Elevated Error Rate for ChatGPT and API
Incident Report for OpenAI
Postmortem

Summary

On November 25, 2024 starting at 10:15am PT, a large portion of both API and ChatGPT traffic failed with timeouts and 503 error codes.

ChatGPT saw degraded performance for Paid and Enterprise from 10:15 to 12pm, spiking at a 13% error rate for Paid and 23% error rate for Enterprise. Degraded performance for Free continued until 1:20pm. Search in ChatGPT was also disabled between 11:15am and 12:05pm.

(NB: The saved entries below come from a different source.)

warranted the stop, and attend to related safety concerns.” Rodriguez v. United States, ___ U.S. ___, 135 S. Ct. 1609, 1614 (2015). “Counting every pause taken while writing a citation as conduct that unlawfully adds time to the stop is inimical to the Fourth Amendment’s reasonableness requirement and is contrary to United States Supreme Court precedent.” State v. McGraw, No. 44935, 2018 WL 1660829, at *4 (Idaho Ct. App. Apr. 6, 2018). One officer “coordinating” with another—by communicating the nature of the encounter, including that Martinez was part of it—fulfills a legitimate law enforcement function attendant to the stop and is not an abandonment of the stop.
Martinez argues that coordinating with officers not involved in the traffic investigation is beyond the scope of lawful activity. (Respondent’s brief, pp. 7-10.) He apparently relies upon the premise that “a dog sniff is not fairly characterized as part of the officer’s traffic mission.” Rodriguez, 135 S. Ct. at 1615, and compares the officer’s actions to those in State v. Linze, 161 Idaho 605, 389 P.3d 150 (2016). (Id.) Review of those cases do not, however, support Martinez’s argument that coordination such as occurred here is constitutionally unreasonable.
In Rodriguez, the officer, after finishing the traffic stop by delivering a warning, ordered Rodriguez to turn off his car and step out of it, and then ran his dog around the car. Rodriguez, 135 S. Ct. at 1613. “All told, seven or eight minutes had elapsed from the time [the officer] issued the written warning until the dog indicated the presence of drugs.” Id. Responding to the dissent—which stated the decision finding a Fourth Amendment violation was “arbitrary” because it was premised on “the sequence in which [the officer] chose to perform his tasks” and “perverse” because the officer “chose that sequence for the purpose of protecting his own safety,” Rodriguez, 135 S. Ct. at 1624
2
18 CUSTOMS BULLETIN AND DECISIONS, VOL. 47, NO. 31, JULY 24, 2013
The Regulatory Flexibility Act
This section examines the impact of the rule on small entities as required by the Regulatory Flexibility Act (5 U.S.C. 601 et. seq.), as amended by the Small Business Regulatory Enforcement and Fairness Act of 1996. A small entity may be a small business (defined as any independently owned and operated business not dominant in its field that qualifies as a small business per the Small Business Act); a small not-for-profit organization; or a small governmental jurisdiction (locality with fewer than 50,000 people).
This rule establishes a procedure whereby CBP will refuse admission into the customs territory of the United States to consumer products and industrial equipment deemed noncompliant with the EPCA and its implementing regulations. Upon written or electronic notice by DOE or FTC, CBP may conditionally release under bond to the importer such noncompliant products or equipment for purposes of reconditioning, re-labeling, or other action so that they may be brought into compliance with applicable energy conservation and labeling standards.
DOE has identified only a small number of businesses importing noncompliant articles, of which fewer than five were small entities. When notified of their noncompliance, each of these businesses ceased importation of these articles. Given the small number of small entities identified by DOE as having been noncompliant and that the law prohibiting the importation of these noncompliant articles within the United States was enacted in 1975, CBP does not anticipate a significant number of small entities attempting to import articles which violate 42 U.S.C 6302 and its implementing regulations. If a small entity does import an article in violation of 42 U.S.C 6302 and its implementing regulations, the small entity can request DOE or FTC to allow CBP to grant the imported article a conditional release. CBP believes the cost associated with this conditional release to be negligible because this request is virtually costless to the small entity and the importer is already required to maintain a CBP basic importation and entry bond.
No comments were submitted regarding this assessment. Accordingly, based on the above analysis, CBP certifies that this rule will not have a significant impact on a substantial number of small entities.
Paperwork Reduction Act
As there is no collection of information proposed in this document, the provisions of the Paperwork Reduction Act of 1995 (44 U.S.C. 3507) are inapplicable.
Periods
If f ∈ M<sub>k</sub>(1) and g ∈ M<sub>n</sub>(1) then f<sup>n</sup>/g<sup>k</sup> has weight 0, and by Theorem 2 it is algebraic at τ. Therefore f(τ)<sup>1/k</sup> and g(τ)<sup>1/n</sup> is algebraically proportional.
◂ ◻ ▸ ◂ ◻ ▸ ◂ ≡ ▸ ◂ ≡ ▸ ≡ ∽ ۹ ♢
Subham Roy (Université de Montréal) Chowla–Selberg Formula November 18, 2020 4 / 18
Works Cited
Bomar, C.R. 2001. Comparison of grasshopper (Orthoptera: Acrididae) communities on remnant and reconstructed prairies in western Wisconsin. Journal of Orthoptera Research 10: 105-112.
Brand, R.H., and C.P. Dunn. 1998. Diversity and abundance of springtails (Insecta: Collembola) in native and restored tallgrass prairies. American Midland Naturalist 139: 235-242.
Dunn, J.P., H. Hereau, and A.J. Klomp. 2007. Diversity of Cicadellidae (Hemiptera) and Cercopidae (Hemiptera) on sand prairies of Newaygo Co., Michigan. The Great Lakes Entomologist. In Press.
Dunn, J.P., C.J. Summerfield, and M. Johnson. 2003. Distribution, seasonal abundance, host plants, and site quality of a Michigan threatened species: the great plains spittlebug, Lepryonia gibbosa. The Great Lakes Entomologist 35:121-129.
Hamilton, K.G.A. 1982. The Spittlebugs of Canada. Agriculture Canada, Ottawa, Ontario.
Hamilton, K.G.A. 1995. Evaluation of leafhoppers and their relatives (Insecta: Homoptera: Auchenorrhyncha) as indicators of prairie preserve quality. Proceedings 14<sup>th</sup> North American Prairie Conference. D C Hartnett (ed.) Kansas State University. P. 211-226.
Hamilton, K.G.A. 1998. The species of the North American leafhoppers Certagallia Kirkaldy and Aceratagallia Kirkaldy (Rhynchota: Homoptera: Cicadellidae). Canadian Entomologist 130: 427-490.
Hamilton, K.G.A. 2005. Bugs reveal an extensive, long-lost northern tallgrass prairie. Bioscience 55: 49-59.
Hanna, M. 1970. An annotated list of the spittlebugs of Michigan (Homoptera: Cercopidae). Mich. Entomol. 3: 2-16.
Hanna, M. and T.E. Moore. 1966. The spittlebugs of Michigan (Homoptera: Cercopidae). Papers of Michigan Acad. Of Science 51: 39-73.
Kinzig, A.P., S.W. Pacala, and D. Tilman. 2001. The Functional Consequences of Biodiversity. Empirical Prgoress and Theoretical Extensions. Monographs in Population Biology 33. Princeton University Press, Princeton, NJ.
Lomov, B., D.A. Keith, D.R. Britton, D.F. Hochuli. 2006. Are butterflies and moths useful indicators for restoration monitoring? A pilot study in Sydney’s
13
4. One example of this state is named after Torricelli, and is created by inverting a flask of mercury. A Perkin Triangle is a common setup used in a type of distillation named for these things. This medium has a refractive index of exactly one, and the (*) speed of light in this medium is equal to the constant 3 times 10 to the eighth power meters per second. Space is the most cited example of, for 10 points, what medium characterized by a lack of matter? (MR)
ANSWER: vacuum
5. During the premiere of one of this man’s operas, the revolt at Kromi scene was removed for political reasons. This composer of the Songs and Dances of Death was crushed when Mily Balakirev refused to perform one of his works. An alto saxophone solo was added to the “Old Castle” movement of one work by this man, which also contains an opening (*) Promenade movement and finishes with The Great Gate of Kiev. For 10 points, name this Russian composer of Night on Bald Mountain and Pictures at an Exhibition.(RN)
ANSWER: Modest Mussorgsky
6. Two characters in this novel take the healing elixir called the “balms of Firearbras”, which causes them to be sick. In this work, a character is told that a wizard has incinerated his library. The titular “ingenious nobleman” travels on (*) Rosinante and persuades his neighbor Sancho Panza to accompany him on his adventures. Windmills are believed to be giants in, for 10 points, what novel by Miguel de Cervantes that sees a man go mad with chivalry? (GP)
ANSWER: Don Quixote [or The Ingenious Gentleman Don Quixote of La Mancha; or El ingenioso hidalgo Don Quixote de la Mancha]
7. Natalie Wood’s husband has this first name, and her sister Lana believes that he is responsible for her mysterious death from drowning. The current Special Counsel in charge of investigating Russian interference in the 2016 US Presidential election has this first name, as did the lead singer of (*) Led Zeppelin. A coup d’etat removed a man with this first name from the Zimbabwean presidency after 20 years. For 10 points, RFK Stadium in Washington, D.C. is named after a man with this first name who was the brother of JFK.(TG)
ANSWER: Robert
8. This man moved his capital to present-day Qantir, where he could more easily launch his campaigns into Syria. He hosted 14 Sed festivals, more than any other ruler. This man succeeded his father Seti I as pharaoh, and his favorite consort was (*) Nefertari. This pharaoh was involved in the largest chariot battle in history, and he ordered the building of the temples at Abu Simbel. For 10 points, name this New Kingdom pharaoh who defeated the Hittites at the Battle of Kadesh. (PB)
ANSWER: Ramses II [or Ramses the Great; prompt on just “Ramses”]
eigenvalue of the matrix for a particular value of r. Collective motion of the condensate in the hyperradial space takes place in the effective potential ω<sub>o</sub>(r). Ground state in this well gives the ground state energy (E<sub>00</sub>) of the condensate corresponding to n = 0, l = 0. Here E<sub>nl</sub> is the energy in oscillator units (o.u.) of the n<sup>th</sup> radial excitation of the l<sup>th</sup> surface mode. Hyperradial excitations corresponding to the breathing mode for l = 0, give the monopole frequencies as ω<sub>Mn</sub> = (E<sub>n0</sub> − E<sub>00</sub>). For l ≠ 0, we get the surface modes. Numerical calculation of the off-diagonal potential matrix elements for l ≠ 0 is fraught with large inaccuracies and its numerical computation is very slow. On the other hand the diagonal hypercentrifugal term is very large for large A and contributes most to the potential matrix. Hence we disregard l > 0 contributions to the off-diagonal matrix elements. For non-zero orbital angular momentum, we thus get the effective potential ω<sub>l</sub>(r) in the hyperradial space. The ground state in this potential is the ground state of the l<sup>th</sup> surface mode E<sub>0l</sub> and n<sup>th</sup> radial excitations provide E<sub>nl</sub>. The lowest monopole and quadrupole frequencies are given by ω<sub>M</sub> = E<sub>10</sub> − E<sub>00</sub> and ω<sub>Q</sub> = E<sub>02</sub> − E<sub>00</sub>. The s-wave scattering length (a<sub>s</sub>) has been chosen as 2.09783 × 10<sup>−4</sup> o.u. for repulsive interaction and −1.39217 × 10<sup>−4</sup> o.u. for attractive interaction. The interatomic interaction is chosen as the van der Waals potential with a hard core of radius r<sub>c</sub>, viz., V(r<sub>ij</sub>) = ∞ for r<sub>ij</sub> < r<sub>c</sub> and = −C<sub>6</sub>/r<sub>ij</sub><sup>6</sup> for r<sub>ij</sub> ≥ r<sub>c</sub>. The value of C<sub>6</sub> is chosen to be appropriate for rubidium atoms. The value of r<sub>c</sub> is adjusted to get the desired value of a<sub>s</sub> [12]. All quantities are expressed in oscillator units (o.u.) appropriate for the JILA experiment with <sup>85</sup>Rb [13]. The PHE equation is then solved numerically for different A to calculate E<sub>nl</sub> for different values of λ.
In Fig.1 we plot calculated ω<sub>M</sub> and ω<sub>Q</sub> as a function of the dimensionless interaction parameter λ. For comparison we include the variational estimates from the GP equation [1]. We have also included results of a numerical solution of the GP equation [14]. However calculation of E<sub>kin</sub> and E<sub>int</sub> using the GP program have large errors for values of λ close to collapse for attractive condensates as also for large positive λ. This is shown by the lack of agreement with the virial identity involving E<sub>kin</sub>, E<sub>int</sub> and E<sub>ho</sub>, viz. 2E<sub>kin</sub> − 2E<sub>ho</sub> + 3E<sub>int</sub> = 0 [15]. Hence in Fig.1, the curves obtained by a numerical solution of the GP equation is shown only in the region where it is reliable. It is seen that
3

API impact was most pronounced across the gpt-4-turbo-preview, gpt-4-o125-preview, and text-embedding-3-large models, where clients saw increased latency and error rates between 10:15am until as late as 1pm.

Root cause & mitigation

A global change to Kubernetes namespace labels inadvertently triggered a recomputation of metadata by our networking layer. This change rolled out to our small clusters safely but overwhelmed the control plane in three of our largest GPU clusters, leading to cascading failures, significant latency, and elevated error rates across multiple OpenAI products.

We mitigated impact by manually moving workloads out of the impacted clusters, which itself was made more complex due to the unresponsive control plane in these large clusters. 

Once we identified the root cause, we worked with our cloud provider to scale up the number of control plane nodes while simultaneously scaling down the number of data plane nodes. This allowed the control plane to recover and we have since moved some major workloads back into these clusters with additional protections.

Prevention

In the short term, we've already:

  • Locked namespace changes to ensure that we don't see a recurrence of this incident
  • Frozen certain types of infrastructure deploys 

We're continuing to work on:

  • Allowlisting identities to prevent a recurrence of this class of incidents
  • Improvements to our GPU load balancing logic to ensure that traffic gets automatically re-routed more effectively when possible

We're also investing in several critical improvements across our infrastructure – specifically, improving change management for fleet-wide infrastructure changes.

We know that our customers rely on OpenAI to be available, and that extended outages like these are especially damaging. We're investing heavily in these areas and will continue to improve our service reliability in the coming days and months.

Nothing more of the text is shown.